Prep: 15 minutes/ Cook: 40 minutes
Serves: 6 to 8
1 large leek
2 T olive oil
Dry white wine or water
2 lb. yellow or red potatoes
4 T unsalted butter
1/3 C sour cream or buttermilk
Sea Salt and black pepper to taste
1. Cut the root end off of leek and trim dark green top. Cut in half lengthwise and rinse well, making sure no grit is hiding in the layers, and drain. Slice crosswise into half-inch thick pieces.
2. Heat oil over medium heat in an 8-inch skillet and add leeks. Sprinkle with a bit of sea salt. Cook on medium for a few minutes until leeks are softened and starting to brown. Turn heat down to low and cook until meltingly tender, stirring occasionally for about 30-40 minutes.
Add a bit of water or white wine if they seem dry at any point.

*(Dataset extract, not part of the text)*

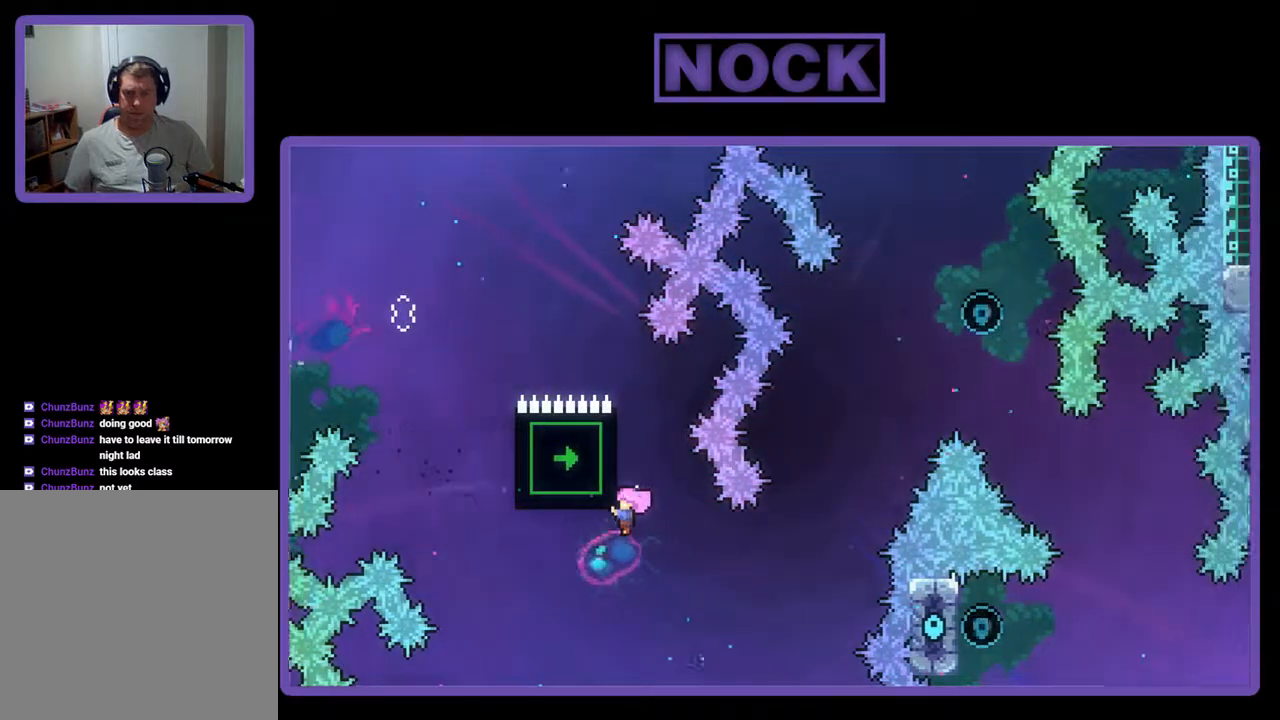
{"buttons": ["DPAD_RIGHT"], "events": [[400, "DPAD_RIGHT", "down"], [500, "R2", "up"]]}
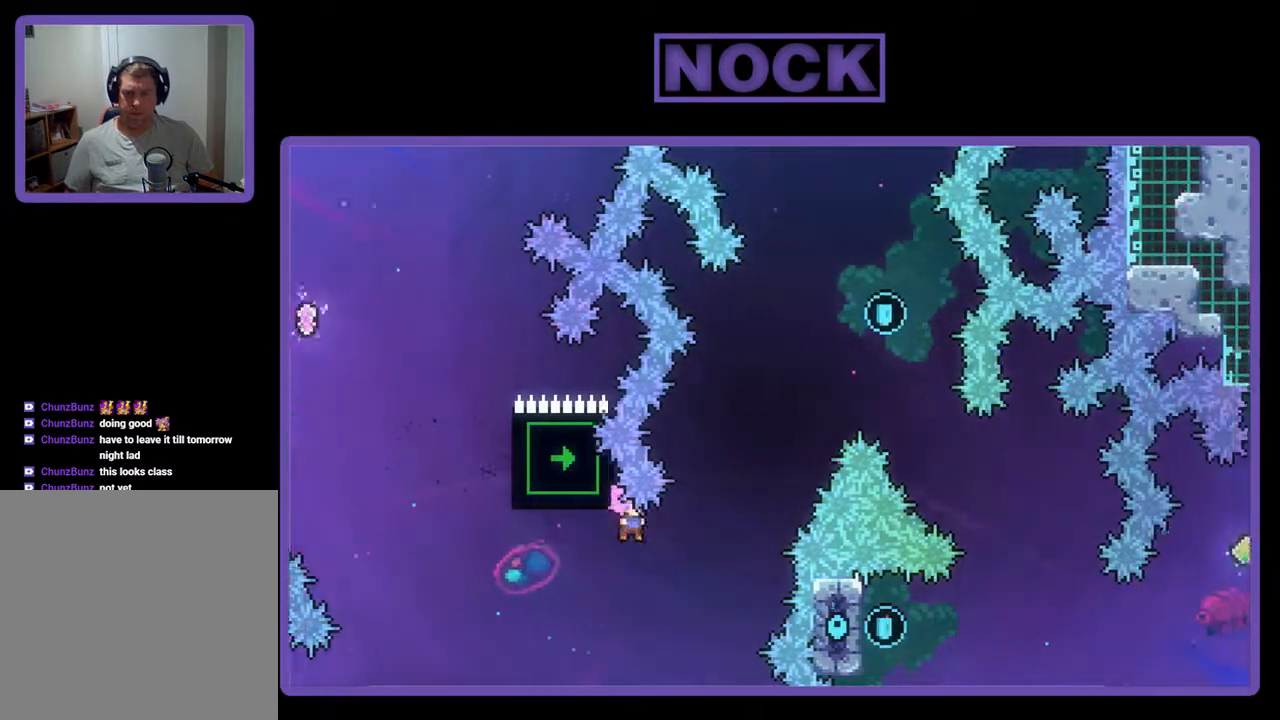
{"buttons": ["CIRCLE", "R2", "DPAD_UP"], "events": [[67, "DPAD_UP", "down"], [100, "R2", "down"], [167, "CIRCLE", "down"], [267, "DPAD_RIGHT", "up"]]}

3. Meanwhile, scrub the potatoes and cut into 2-inch chunks, leaving skin on. Place in a medium stock pot, cover with water, and cook until tender but not mushy, about 20 minutes. Drain potatoes, return to pan, and add butter, sour cream, salt and pepper to taste. Gently mash with a potato masher or large spoon. Fold in leeks, and let sit covered for a few minutes before serving.